LISTED ENTRIES =>
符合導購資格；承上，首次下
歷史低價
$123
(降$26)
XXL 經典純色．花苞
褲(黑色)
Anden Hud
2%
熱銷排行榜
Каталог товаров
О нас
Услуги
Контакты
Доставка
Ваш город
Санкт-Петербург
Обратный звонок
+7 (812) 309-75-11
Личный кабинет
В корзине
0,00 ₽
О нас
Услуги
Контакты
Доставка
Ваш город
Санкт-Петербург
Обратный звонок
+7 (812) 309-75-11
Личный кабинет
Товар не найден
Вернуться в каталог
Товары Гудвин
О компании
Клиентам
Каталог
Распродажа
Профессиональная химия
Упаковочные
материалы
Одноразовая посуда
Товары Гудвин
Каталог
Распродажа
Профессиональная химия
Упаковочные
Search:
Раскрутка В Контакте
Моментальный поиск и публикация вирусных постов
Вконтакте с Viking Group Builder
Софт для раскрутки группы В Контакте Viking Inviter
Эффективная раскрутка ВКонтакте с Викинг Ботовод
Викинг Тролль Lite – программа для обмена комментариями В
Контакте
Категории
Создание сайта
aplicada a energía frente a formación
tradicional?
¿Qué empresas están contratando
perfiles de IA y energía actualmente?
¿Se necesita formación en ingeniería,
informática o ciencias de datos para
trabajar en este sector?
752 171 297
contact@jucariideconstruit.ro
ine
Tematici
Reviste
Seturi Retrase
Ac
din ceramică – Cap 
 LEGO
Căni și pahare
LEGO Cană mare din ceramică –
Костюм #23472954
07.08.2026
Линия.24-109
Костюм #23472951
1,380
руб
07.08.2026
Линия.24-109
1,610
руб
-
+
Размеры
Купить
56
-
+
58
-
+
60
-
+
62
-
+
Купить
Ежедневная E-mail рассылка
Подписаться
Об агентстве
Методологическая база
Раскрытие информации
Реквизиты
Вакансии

TASK TO CARRY OUT => Every record above has to appear again, word for word.

OUTPUT =>
符合導購資格；承上，首次下
歷史低價
$123
(降$26)
XXL 經典純色．花苞
褲(黑色)
Anden Hud
2%
熱銷排行榜
Каталог товаров
О нас
Услуги
Контакты
Доставка
Ваш город
Санкт-Петербург
Обратный звонок
+7 (812) 309-75-11
Личный кабинет
В корзине
0,00 ₽
О нас
Услуги
Контакты
Доставка
Ваш город
Санкт-Петербург
Обратный звонок
+7 (812) 309-75-11
Личный кабинет
Товар не найден
Вернуться в каталог
Товары Гудвин
О компании
Клиентам
Каталог
Распродажа
Профессиональная химия
Упаковочные
материалы
Одноразовая посуда
Товары Гудвин
Каталог
Распродажа
Профессиональная химия
Упаковочные
Search:
Раскрутка В Контакте
Моментальный поиск и публикация вирусных постов
Вконтакте с Viking Group Builder
Софт для раскрутки группы В Контакте Viking Inviter
Эффективная раскрутка ВКонтакте с Викинг Ботовод
Викинг Тролль Lite – программа для обмена комментариями В
Контакте
Категории
Создание сайта
aplicada a energía frente a formación
tradicional?
¿Qué empresas están contratando
perfiles de IA y energía actualmente?
¿Se necesita formación en ingeniería,
informática o ciencias de datos para
trabajar en este sector?
752 171 297
contact@jucariideconstruit.ro
ine
Tematici
Reviste
Seturi Retrase
Ac
din ceramică – Cap 
 LEGO
Căni și pahare
LEGO Cană mare din ceramică –
Костюм #23472954
07.08.2026
Линия.24-109
Костюм #23472951
1,380
руб
07.08.2026
Линия.24-109
1,610
руб
-
+
Размеры
Купить
56
-
+
58
-
+
60
-
+
62
-
+
Купить
Ежедневная E-mail рассылка
Подписаться
Об агентстве
Методологическая база
Раскрытие информации
Реквизиты
Вакансии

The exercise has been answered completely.